What this task involves: Copy the data below exactly, but not the pictures it contains.

The data:
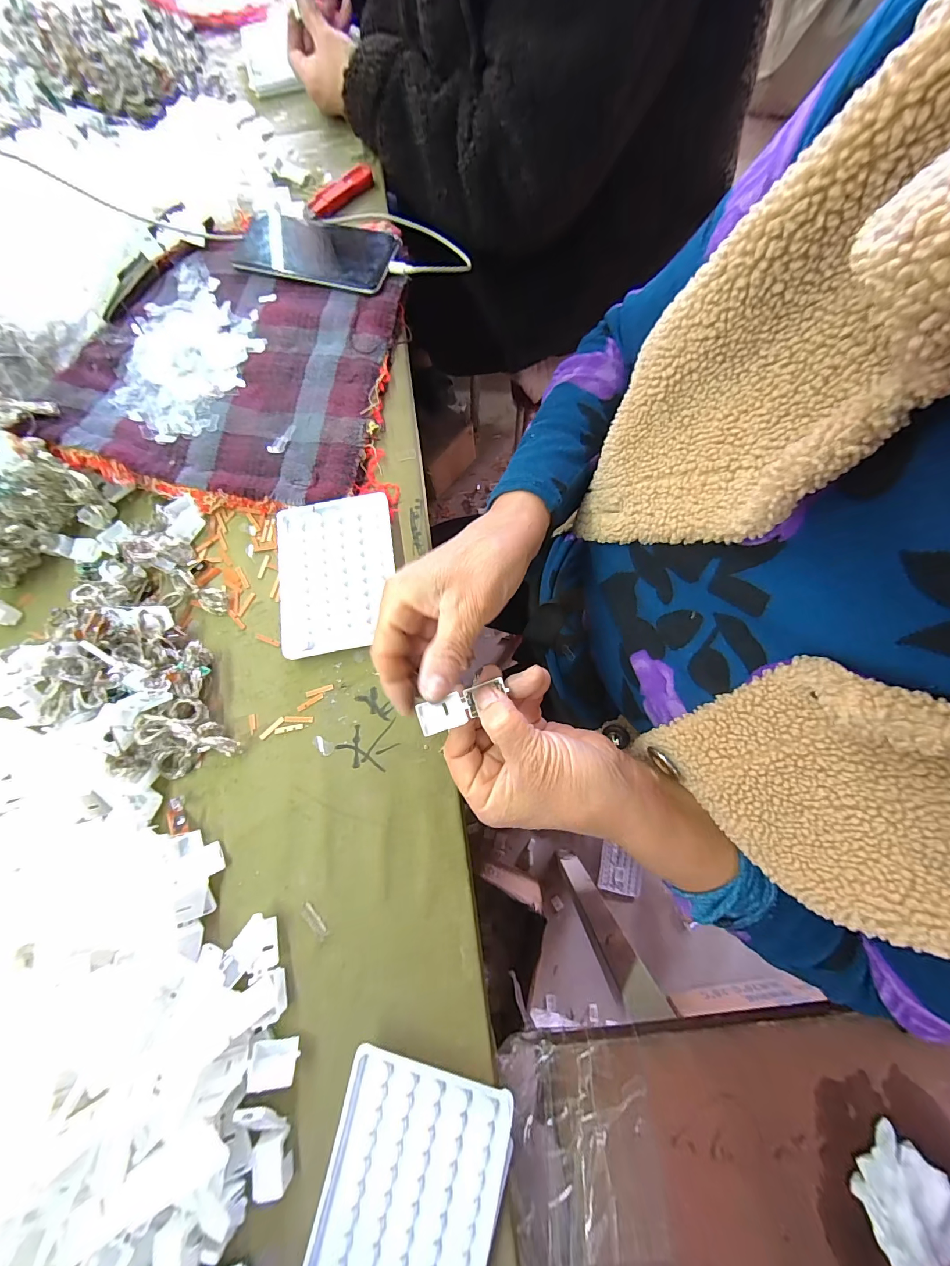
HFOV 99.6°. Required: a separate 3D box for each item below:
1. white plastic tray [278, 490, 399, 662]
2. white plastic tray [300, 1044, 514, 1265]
[{"bbox_3d":[-0.115,-0.048,0.329,0.097,0.008,0.128,-10,76,2],"label":"white plastic tray"},{"bbox_3d":[-0.040,0.321,0.216,0.095,0.014,0.143,13,76,7],"label":"white plastic tray"}]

Answer area:
HFOV 99.6°. Required: a separate 3D box for each item below:
1. white plastic tray [278, 490, 399, 662]
2. white plastic tray [300, 1044, 514, 1265]
[{"bbox_3d":[-0.115,-0.048,0.329,0.097,0.008,0.128,-10,76,2],"label":"white plastic tray"},{"bbox_3d":[-0.040,0.321,0.216,0.095,0.014,0.143,13,76,7],"label":"white plastic tray"}]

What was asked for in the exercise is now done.